Jahresplanung gemeinsam mit dem Vater
Für die übergeordnete Jahresplanung hat Laura Hottenrott einen Experten in der eigenen Familie: ihren Vater. Prof. Dr. Kuno Hottenrott ist Leiter der Abteilung für Trainingswissenschaft und Sportmedizin an der Martin-Luther-Universität in Halle-Wittenberg. Als ehemaliger Nationaltrainer der Triathlon-Junioren kennt er sich nicht nur in der Theorie des Ausdauersports aus, sondern auch in der Praxis.
Und dann gibt es da noch einen dritten Mann an der Seite von Laura Hottenrott: Siegfried Henning. Bei ihm machte sie als Mitglied der GSV Eintracht Baunatal ihre ersten Erfahrungen auf der Mittelstrecke, bei ihm ist sie noch immer im Training zu Gast, wenn sie aus den USA nach Hause kommt.
Kurve zeigt nach oben
Wo soll die Reise von Laura Hottenrott hingehen? Wenn man sie nach konkreten Zeiten fragt, fallen Prognosen schwer. Nimmt man die vergangenen drei Monate als Anhaltspunkt, dann sollte über 5.000 Meter deutlich mehr drin sein als die 16:40,98 Minuten, die die Hessin im April 2013 in den USA erzielte. Eine Zeit von unter 16 Minuten – von der träumt Laura Hottenrott. „Aber vielleicht nicht unbedingt schon im nächsten Jahr“, fügt sie hinzu und lacht.

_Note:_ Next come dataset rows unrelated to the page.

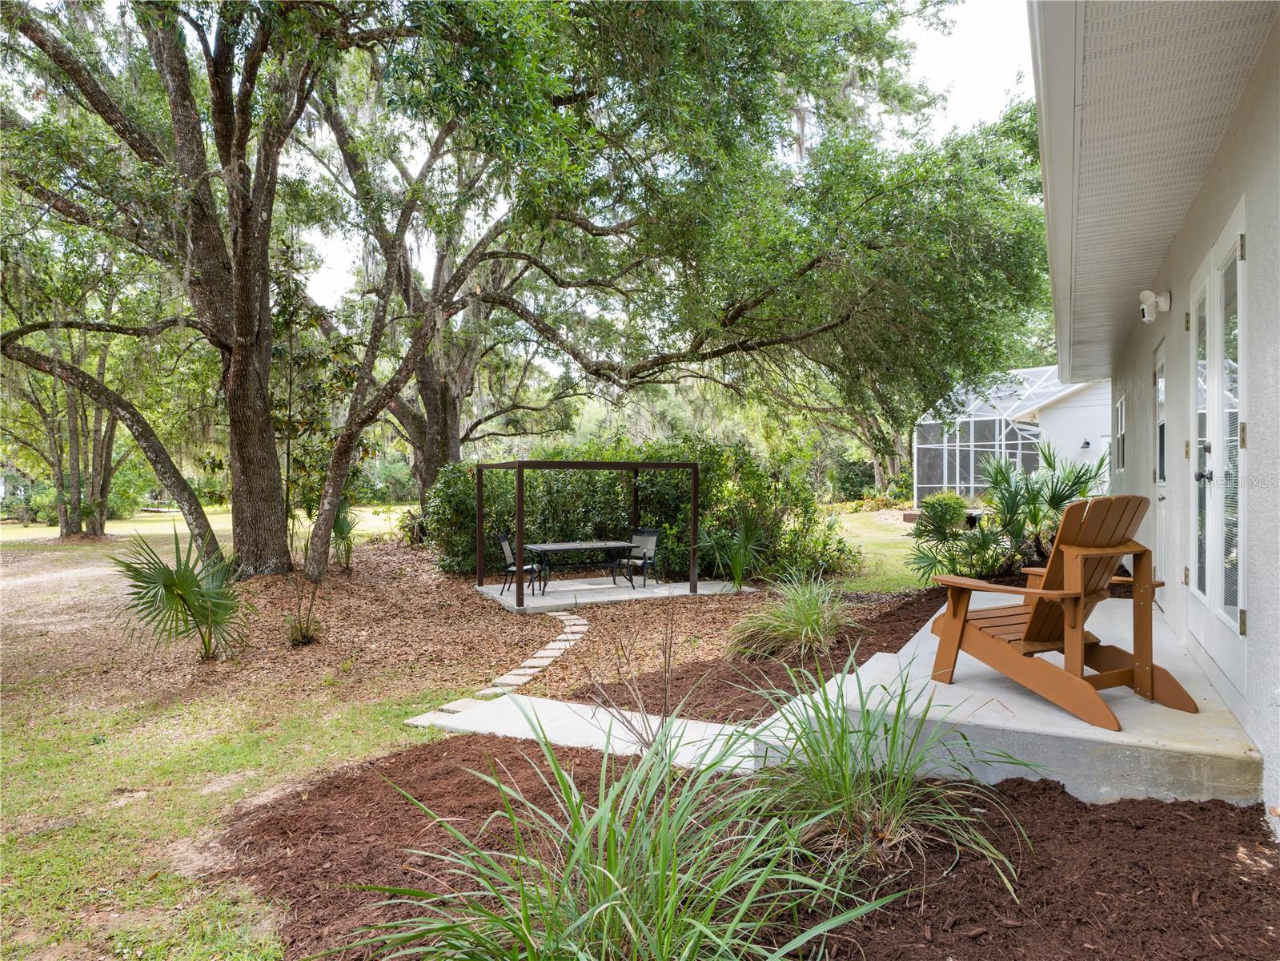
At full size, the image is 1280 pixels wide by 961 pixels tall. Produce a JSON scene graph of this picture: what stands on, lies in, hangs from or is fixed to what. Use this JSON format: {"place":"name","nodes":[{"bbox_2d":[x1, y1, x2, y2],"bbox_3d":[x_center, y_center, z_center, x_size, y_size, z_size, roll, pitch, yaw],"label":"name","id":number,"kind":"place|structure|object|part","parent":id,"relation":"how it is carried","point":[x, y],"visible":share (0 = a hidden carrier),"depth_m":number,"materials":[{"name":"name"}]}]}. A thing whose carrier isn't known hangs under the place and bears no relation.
{"place":"outdoors","nodes":[
{"label":"outdoors","id":0,"kind":"place"},
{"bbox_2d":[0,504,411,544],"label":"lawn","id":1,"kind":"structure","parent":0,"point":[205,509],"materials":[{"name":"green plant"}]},
{"bbox_2d":[0,507,829,960],"label":"lawn","id":2,"kind":"structure","parent":0,"point":[126,523],"materials":[{"name":"green plant"}]},
{"bbox_2d":[1,324,136,539],"bbox_3d":[-15.400,-1.889,22.458,5.669,7.365,5.411,1,1,25],"label":"tree","id":3,"kind":"object","parent":2,"relation":"on","point":[62,528],"visible":0.65,"depth_m":22.34,"materials":[{"name":"plant"}]},
{"bbox_2d":[112,523,248,660],"bbox_3d":[-4.104,1.046,7.704,1.499,1.340,1.476,1,1,25],"label":"palm plant","id":4,"kind":"object","parent":2,"relation":"on","point":[186,577],"visible":0.98,"depth_m":7.56,"materials":[{"name":"green plant"}]},
{"bbox_2d":[0,0,385,584],"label":"oak tree","id":5,"kind":"object","parent":2,"relation":"on","point":[237,372],"visible":0.98,"depth_m":10.82,"materials":[{"name":"plant"}]},
{"label":"oak trunk","id":6,"kind":"part","parent":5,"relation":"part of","materials":[{"name":"brown wood"}]},
{"bbox_2d":[284,578,324,645],"bbox_3d":[-3.350,1.319,8.320,0.695,0.711,0.689,1,1,25],"label":"small plant","id":7,"kind":"object","parent":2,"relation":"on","point":[303,635],"visible":0.96,"depth_m":8.31,"materials":[{"name":"green plant"}]},
{"bbox_2d":[329,497,356,571],"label":"plant","id":8,"kind":"object","parent":2,"relation":"on","point":[340,526],"visible":0.64,"depth_m":13.42,"materials":[{"name":"green plant"}]},
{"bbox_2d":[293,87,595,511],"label":"oak tree","id":9,"kind":"object","parent":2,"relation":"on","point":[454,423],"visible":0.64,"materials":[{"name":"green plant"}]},
{"bbox_2d":[431,435,853,580],"bbox_3d":[-0.224,0.531,14.335,6.546,2.636,3.003,1,1,25],"label":"hedge","id":10,"kind":"object","parent":2,"relation":"on","point":[457,469],"visible":0.59,"depth_m":13.55,"materials":[{"name":"green plant"}]},
{"bbox_2d":[287,0,1049,569],"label":"oak tree","id":11,"kind":"object","parent":2,"relation":"on","point":[751,340],"visible":0.96,"depth_m":12.17,"materials":[{"name":"plant"}]},
{"label":"oak trunk","id":12,"kind":"part","parent":11,"relation":"part of","materials":[{"name":"brown wood"}]},
{"bbox_2d":[696,505,770,589],"bbox_3d":[1.414,0.959,11.927,1.420,1.349,1.459,1,1,25],"label":"palm plant","id":13,"kind":"object","parent":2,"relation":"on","point":[740,571],"visible":0.97,"depth_m":11.85,"materials":[{"name":"green plant"}]},
{"bbox_2d":[207,733,1279,960],"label":"mulch bed","id":14,"kind":"object","parent":2,"relation":"on","point":[512,760],"visible":0.66,"depth_m":2.91,"materials":[{"name":"brown wood"}]},
{"bbox_2d":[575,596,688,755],"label":"bare shrub","id":15,"kind":"object","parent":14,"relation":"on","point":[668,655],"visible":0.88,"depth_m":4.05,"materials":[{"name":"plant"}]},
{"bbox_2d":[719,651,1039,890],"label":"ornamental grass","id":16,"kind":"structure","parent":14,"relation":"in","point":[849,776],"materials":[{"name":"green plant"}]},
{"bbox_2d":[559,585,947,719],"bbox_3d":[1.719,1.423,7.189,3.396,0.294,4.659,1,1,25],"label":"mulch bed","id":17,"kind":"object","parent":2,"relation":"on","point":[846,655],"visible":0.4,"depth_m":6.34,"materials":[{"name":"brown wood"}]},
{"bbox_2d":[724,571,858,660],"label":"ornamental grass","id":18,"kind":"structure","parent":17,"relation":"on","point":[807,611],"materials":[{"name":"green plant"}]},
{"bbox_2d":[905,444,1111,585],"bbox_3d":[4.124,0.475,9.230,2.295,1.773,2.294,1,1,25],"label":"palm shrub","id":19,"kind":"object","parent":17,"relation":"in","point":[1013,499],"visible":0.81,"depth_m":9.10,"materials":[{"name":"green plant"}]},
{"bbox_2d":[476,609,586,697],"label":"stepping stone path","id":20,"kind":"structure","parent":0,"point":[539,660],"materials":[{"name":"stone"}]},
{"bbox_2d":[401,694,774,769],"label":"concrete walkway","id":21,"kind":"structure","parent":0,"point":[703,728],"materials":[{"name":"concrete"}]},
{"bbox_2d":[474,576,754,611],"label":"concrete patio","id":22,"kind":"structure","parent":0,"point":[688,593],"visible":0.7,"materials":[{"name":"concrete"}]},
{"bbox_2d":[496,533,537,592],"bbox_3d":[-1.721,1.241,12.334,0.622,0.894,0.572,0,1,8],"label":"patio chair","id":23,"kind":"object","parent":22,"relation":"on","point":[504,550],"visible":0.56,"depth_m":12.26,"materials":[{"name":"metal"}]},
{"bbox_2d":[525,539,637,590],"bbox_3d":[-0.926,1.305,12.755,1.697,0.659,0.912,-1,1,-23],"label":"patio table","id":24,"kind":"object","parent":22,"relation":"on","point":[557,547],"visible":0.92,"depth_m":12.59,"materials":[{"name":"black metal"}]},
{"bbox_2d":[475,460,698,605],"bbox_3d":[-0.822,0.688,12.458,2.856,1.947,2.316,-1,1,-24],"label":"pergola","id":25,"kind":"object","parent":22,"relation":"on","point":[696,504],"visible":0.94,"depth_m":11.93,"materials":[{"name":"metal"}]},
{"bbox_2d":[624,528,661,584],"bbox_3d":[-0.053,1.224,12.992,0.596,0.873,0.647,1,2,38],"label":"patio chair","id":26,"kind":"object","parent":22,"relation":"on","point":[650,534],"visible":0.81,"depth_m":13.07,"materials":[{"name":"metal"}]},
{"bbox_2d":[357,704,904,960],"label":"ornamental grass","id":27,"kind":"structure","parent":0,"point":[603,905],"visible":0.99,"materials":[{"name":"green plant"}]},
{"bbox_2d":[268,0,1039,358],"label":"sky","id":28,"kind":"structure","parent":0,"point":[931,36],"materials":[{"name":"white"}]},
{"bbox_2d":[826,505,934,592],"label":"lawn","id":29,"kind":"structure","parent":0,"point":[902,544],"materials":[{"name":"green plant"}]},
{"bbox_2d":[809,387,915,501],"bbox_3d":[10.600,-4.224,38.096,10.417,10.740,9.847,1,1,25],"label":"tree","id":30,"kind":"object","parent":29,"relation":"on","point":[886,475],"visible":0.35,"depth_m":37.65,"materials":[{"name":"green plant"}]},
{"bbox_2d":[918,490,970,530],"bbox_3d":[5.932,0.683,16.286,1.020,0.887,1.013,1,1,25],"label":"shrub","id":31,"kind":"object","parent":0,"point":[949,499],"visible":0.65,"depth_m":16.03,"materials":[{"name":"green plant"}]},
{"bbox_2d":[911,365,1097,503],"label":"screened enclosure","id":32,"kind":"object","parent":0,"point":[1003,431],"visible":0.58,"depth_m":23.68,"materials":[{"name":"white metal"}]},
{"bbox_2d":[752,589,1263,808],"label":"concrete patio","id":33,"kind":"structure","parent":0,"point":[1199,714],"materials":[{"name":"grey concrete"}]},
{"bbox_2d":[922,490,1196,729],"bbox_3d":[2.136,0.594,4.305,0.856,1.063,1.127,-1,1,-24],"label":"adirondack chair","id":34,"kind":"object","parent":33,"relation":"on","point":[1037,606],"visible":0.94,"depth_m":4.17,"materials":[{"name":"brown wood"}]},
{"bbox_2d":[1004,376,1115,493],"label":"neighboring house","id":35,"kind":"structure","parent":0,"point":[1053,410],"depth_m":19.72,"materials":[{"name":"white paint"}]},
{"bbox_2d":[1079,437,1091,448],"bbox_3d":[10.120,-0.817,18.984,0.199,0.258,0.205,1,1,25],"label":"wall lamp","id":36,"kind":"object","parent":35,"relation":"attached to","point":[1087,442],"visible":0.96,"depth_m":18.94,"materials":[{"name":"black metal"}]},
{"bbox_2d":[1028,0,1279,837],"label":"house","id":37,"kind":"structure","parent":0,"point":[1241,111],"depth_m":3.73,"materials":[{"name":"paint"}]},
{"bbox_2d":[1114,394,1127,472],"bbox_3d":[5.430,-0.483,9.301,0.147,0.982,1.055,1,1,25],"label":"window","id":38,"kind":"structure","parent":37,"relation":"in","point":[1122,412],"depth_m":9.58,"materials":[{"name":"white"}]},
{"bbox_2d":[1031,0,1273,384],"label":"roof overhang","id":39,"kind":"object","parent":37,"relation":"attached to","point":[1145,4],"visible":0.92,"depth_m":3.94,"materials":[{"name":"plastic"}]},
{"bbox_2d":[1139,288,1171,322],"bbox_3d":[3.475,-1.173,5.639,0.185,0.215,0.143,1,1,25],"label":"security light","id":40,"kind":"object","parent":37,"relation":"attached to","point":[1164,305],"visible":0.98,"depth_m":5.60,"materials":[{"name":"white plastic"}]},
{"bbox_2d":[1152,342,1168,592],"bbox_3d":[3.976,0.033,6.339,0.175,2.053,0.934,1,1,25],"label":"door","id":41,"kind":"structure","parent":37,"relation":"in","point":[1161,386],"depth_m":6.58,"materials":[{"name":"white paint"}]},
{"bbox_2d":[1186,207,1249,692],"bbox_3d":[2.816,-0.097,4.105,0.196,2.075,1.203,1,1,25],"label":"french door","id":42,"kind":"structure","parent":37,"relation":"in","point":[1238,619],"depth_m":4.00,"materials":[{"name":"white glass"}]},
{"label":"door handle","id":43,"kind":"part","parent":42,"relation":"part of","materials":[{"name":"black metal"}]}
]}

Langfristig kann sie sich einen Wechsel auf die längeren Strecken durchaus vorstellen, 2014 werden aber weiterhin die 5.000 Meter im Mittelpunkt stehen. Nimmt man Laura Hottenrotts Leistungsentwicklung im Laufband-Test als Anhaltspunkt, den sie seit vielen Jahren bei ihrem Vater am Institut für Leistungsdiagnostik und Gesundheitsförderung (ILUG) absolviert, sind die Zeichen vielversprechend. Denn da zeigt die Kurve steil nach oben.